Мне очень смешно, Жек. Правда.
– Грустно без тебя, Геныч… и пиZдец как херово.
* * *
Звук, похожий на комариный писк, ввинчивается прямо в мозг.
– Ы-ы-и-и… ы-ы-и-и….
Чтобы понять, кто меня оплакивает, мне вовсе не надо слышать голос. Наташка. Младшая сестрёнка Жеки и моя головная боль.
Как же мне утешить тебя, маленькая влюблённая зайка?
Дневной свет больно полоснул по глазам, и, едва их приоткрыв, я тут же зажмурился. Переждал немного, послушал тоскливое подвывание, и попробовал снова – постепенно.
Милота! Аккуратный красный носик, искривлённые в скорбной гримасе губки и крокодильи слёзы на нежном кукольном личике.
– Эй… – зову её, но из горла выходит лишь глухой скрежет.
И всё же сработало.
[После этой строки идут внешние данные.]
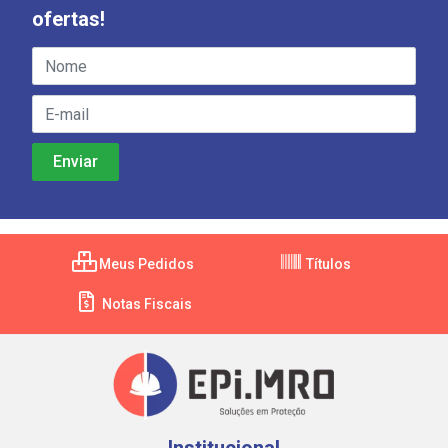
ofertas!
Meus Pedidos
Títulos
Notas Fiscais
Огромные синие глаза с длинными, слипшимися от слёз, ресницами испуганно уставились на меня, пару раз моргнули… И Наташка, сдавленно пискнув, вдруг сорвалась с места и рванула наутёк.
Вот и вся любовь! Пойми этих женщин.
А уже через несколько секунд передо мной вырос Жека. А зарос-то – как Бармалей!
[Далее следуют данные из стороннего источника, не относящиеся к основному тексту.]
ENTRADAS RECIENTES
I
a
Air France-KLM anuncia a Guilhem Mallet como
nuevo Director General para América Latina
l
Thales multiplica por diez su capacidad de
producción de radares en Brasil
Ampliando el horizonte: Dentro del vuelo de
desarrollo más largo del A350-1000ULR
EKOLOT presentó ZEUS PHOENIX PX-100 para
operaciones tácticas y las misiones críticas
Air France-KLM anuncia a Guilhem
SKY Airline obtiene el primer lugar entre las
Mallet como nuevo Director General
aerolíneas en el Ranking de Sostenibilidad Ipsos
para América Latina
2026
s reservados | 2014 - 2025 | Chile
– Геныч, – он нервно хохотнул, – что ж ты вечно так не вовремя, а? Я там такую медсестричку склеил… – он заулыбался, а глаза заволокло слезами.
– Так… – с голосом по-прежнему беда. Я с трудом прочистил горло и придушенно просипел: – Это ты по ней рыдаешь?
– Иди на хер, придурок! – Жека в два шага одолел расстояние между нами и, уткнувшись лбом мне в бок, беззвучно затрясся.
Я же, подавив внезапное желание погладить его по черноволосой башке, спросил первое, что упало на язык:
– Жек, ты там ржёшь, что ли?
Обхватив меня своими ручищами, Жека яростно трёт лицо об казённое одеяло и теперь действительно смеётся.